Reference Rate Reform

In September, the FASB will issue a proposed Accounting Standards Update (ASU) that would make it easier for companies and other organizations to transition contracts and other arrangements to a new reference interest rate.
Currently, trillions of dollars in loans, derivatives, and other financial contracts reference LIBOR.

In the coming years, global capital markets are expected to move away from indexing interest payments to interbank offered rates such as the London Interbank Offered Rate (LIBOR).  Currently, trillions of dollars in loans, derivatives, and other financial contracts reference LIBOR.

With this major transition on the horizon, the FASB undertook a broad project to proactively address accounting issues that could arise as a result.

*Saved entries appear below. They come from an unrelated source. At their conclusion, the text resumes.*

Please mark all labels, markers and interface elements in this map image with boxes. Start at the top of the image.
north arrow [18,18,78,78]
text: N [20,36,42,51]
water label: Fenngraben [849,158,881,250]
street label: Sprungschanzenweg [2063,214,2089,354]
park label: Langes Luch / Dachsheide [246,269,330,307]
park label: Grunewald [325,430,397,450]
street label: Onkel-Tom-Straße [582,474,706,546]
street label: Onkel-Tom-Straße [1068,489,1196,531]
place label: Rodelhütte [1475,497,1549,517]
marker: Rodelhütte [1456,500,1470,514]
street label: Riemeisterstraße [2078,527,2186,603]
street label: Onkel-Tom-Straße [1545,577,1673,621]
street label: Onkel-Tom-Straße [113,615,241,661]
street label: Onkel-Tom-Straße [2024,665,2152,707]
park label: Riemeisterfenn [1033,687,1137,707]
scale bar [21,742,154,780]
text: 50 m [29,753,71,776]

The proposed ASU would facilitate a smoother transition to a new reference rate in the following areas:
  • Contract Modifications: For a contract that meets certain criteria, a change in that contract’s reference interest rate would be accounted for as a continuation of that contract rather than the creation of a new contract. This decision applies to loans, debt, leases, and other arrangements.
  • Hedge Accounting Relief: A company or other organization would be permitted to preserve its hedge accounting when updating its hedging strategies in response to reference rate reform.
The proposed guidance would be optional. Companies and other organizations that elect to apply the proposed guidance would apply it prospectively—that is, the new guidance could be elected for contract modifications and hedge evaluations occurring after the date a final ASU is issued. The guidance would also be temporary, expiring on January 1, 2023.

Once the proposed ASU is issued, stakeholders will have 30 days to review and comment on it.

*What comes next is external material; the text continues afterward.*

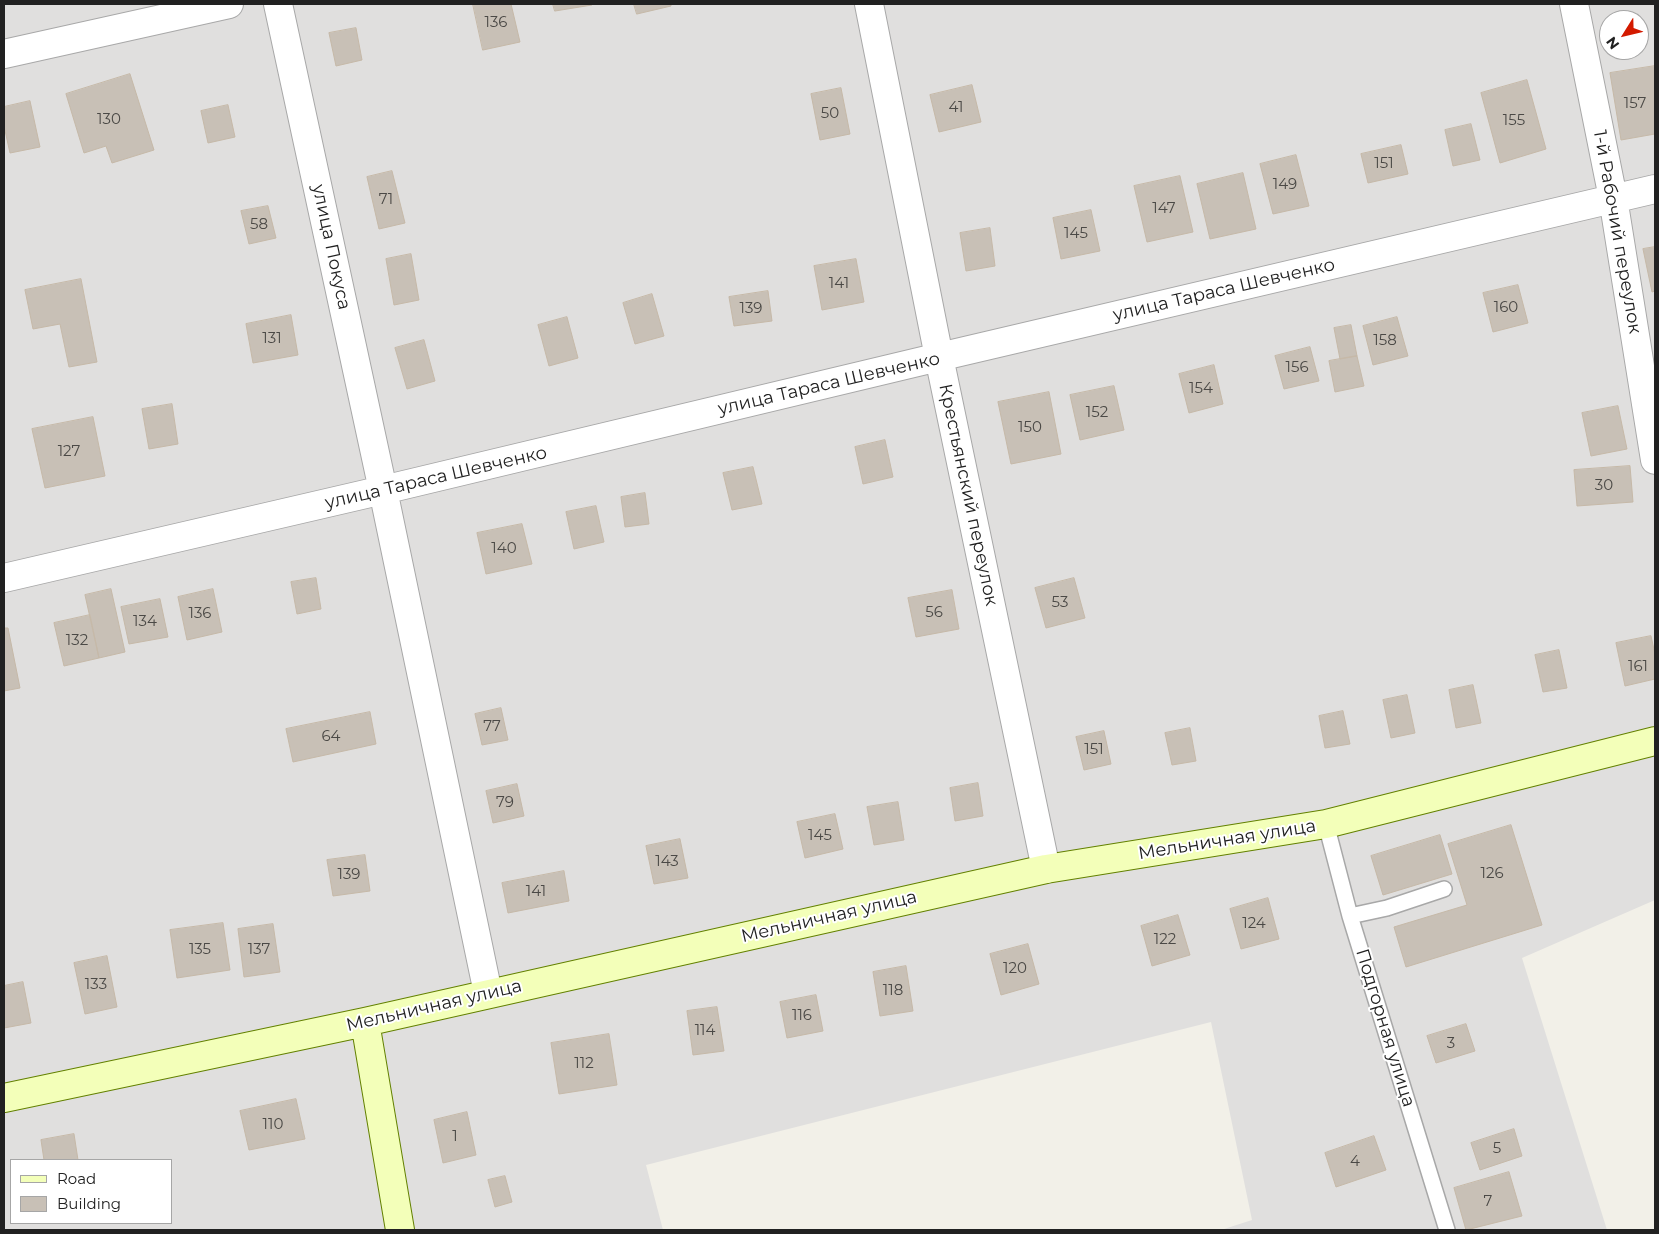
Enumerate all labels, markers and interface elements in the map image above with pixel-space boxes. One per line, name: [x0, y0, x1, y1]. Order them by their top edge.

Simplifying the Balance Sheet Classification of Debt—Revised Proposal

In September, the FASB plans to issue a revised proposal on balance sheet classification of debt.

In January 2017, the FASB issued its original proposal on the project, which seeks to replace the current, fact-specific guidance with an overarching, cohesive principle for determining whether debt, or other instruments within the scope of the proposal, should be classified as a current or noncurrent liability as of the balance sheet date.

Based on input received from stakeholders—including the Private Company Council—the Board decided to add proposed requirements to preclude the consideration of unused long-term financing arrangements, such as a line of credit, and to allow the consideration of grace periods. The revised proposal will reflect these changes; no significant changes were made to the other aspects of the original 2017 proposal.

The revised proposal will be open for comment for a period of 45 days.